Sayfa Alıntısı>
· · · ·
İpragaz, akaryakıt işine ‘bayi dostu’ modeliyle giriyor

İpragaz CEO’su Selim Şiper, akarakaryakıt dağıtımında sadece bayi odaklı bir organizasyon hedeflediklerini belirterek, Ne COCO, ne DODO, bizim modelimiz BADO. Bu bayi dostu demek” diye konuştu. Üç ay içinde ilk birkaç İpragaz BADO açılmış olacak.

YAYINLAMA
GÜNCELLEME

 

 

 
Mehmet KARA
 
İSTANBUL - Türkiye LPG pazarının önde gelen oyuncularından İpragaz AŞ peşpeşe yeni alanlara giriyor. Elektrik ticaretine Ekim 2012’de başlayan İpragaz şimdi de akaryakıt dağıtımı işine giriyor. İpragaz CEO’su Selim Şiper, hem bu yeni alanlardaki proje ve hedeflerine hem de gündemde başka projeleri bulunup bulunmadığına ilişkin sorularımızı cevapladı. İpragaz’ın bir enerji şirketinden çok tüketici hizmetleri şirketi olduğunu vurgulayan Şiper, uzun adede tüketicinin ısınma, ısıtma, aydınlatma ve pişirme gibi tüm enerji ihtiyaçlarını tek elden ve tek bir faturayla karşılamayı hayal ettiklerini söyledi.
· · · ·
(Bir veri derlemesinden kayıtlar)
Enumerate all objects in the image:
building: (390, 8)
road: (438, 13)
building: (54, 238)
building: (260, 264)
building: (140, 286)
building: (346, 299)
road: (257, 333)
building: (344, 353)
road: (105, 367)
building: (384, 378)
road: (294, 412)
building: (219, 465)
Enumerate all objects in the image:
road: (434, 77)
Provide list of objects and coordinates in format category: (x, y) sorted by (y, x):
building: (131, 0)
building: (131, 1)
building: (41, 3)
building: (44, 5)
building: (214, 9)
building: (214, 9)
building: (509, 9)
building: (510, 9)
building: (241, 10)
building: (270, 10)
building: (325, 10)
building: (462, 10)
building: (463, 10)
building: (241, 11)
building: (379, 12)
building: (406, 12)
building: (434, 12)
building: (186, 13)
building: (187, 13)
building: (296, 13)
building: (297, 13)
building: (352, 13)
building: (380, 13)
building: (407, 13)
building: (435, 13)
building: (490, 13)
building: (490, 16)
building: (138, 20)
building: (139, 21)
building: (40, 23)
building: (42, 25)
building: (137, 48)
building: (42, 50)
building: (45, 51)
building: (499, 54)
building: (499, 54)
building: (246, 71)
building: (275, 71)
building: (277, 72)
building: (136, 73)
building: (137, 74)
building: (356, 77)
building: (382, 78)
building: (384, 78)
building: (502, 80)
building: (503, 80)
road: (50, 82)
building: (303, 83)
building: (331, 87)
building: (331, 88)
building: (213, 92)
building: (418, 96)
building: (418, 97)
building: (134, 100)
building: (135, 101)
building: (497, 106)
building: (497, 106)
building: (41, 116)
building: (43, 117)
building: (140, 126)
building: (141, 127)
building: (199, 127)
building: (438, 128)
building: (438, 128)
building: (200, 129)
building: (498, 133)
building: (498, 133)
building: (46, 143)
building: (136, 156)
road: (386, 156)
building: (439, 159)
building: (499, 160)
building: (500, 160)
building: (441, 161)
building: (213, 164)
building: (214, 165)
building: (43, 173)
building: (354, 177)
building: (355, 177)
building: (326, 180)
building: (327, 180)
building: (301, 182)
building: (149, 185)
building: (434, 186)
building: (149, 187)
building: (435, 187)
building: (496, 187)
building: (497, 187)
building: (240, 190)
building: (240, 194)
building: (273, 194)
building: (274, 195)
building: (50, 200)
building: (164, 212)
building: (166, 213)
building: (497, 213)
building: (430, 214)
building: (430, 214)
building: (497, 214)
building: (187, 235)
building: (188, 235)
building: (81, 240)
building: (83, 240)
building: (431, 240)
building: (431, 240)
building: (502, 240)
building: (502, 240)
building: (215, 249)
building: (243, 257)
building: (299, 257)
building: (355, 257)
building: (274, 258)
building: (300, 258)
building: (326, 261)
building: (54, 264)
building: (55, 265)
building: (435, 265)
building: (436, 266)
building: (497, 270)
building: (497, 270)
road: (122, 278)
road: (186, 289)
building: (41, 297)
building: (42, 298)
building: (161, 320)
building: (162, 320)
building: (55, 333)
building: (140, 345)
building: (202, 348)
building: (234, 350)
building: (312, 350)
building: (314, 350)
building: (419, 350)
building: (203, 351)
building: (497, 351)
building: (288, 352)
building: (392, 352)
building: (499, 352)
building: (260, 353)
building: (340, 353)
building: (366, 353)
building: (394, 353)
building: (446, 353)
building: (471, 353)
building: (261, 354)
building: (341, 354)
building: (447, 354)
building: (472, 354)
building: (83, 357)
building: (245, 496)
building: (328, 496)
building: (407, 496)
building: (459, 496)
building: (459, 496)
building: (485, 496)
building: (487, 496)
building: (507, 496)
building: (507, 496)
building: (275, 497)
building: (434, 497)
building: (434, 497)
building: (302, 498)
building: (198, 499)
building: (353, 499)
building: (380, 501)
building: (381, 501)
· · · ·
Görevler>
- a) İpragaz haberine göre şu soruları yanıtlayın:
(i) İpragaz elektrik ticaretine ne zaman başladı?
(ii) Şiper, şirketin akaryakıt dağıtımındaki modeline hangi adı veriyor?
(iii) İlk İpragaz BADO'ların ne kadar süre içinde açılmış olacağı söyleniyor?
- b) İpragaz haberinde "Mehmet KARA" sözlerinden "hayal ettiklerini söyledi." sözlerine kadar her şeyi aynen tekrarlayın.
Kayıtların İpragaz haberiyle hiçbir bağlantısı yoktur.

Cevaplar>
- a)
(i) Ekim 2012'de.
(ii) BADO, yani bayi dostu.
(iii) Üç ay içinde.

- b)
Mehmet KARA
 
İSTANBUL - Türkiye LPG pazarının önde gelen oyuncularından İpragaz AŞ peşpeşe yeni alanlara giriyor. Elektrik ticaretine Ekim 2012’de başlayan İpragaz şimdi de akaryakıt dağıtımı işine giriyor. İpragaz CEO’su Selim Şiper, hem bu yeni alanlardaki proje ve hedeflerine hem de gündemde başka projeleri bulunup bulunmadığına ilişkin sorularımızı cevapladı. İpragaz’ın bir enerji şirketinden çok tüketici hizmetleri şirketi olduğunu vurgulayan Şiper, uzun adede tüketicinin ısınma, ısıtma, aydınlatma ve pişirme gibi tüm enerji ihtiyaçlarını tek elden ve tek bir faturayla karşılamayı hayal ettiklerini söyledi.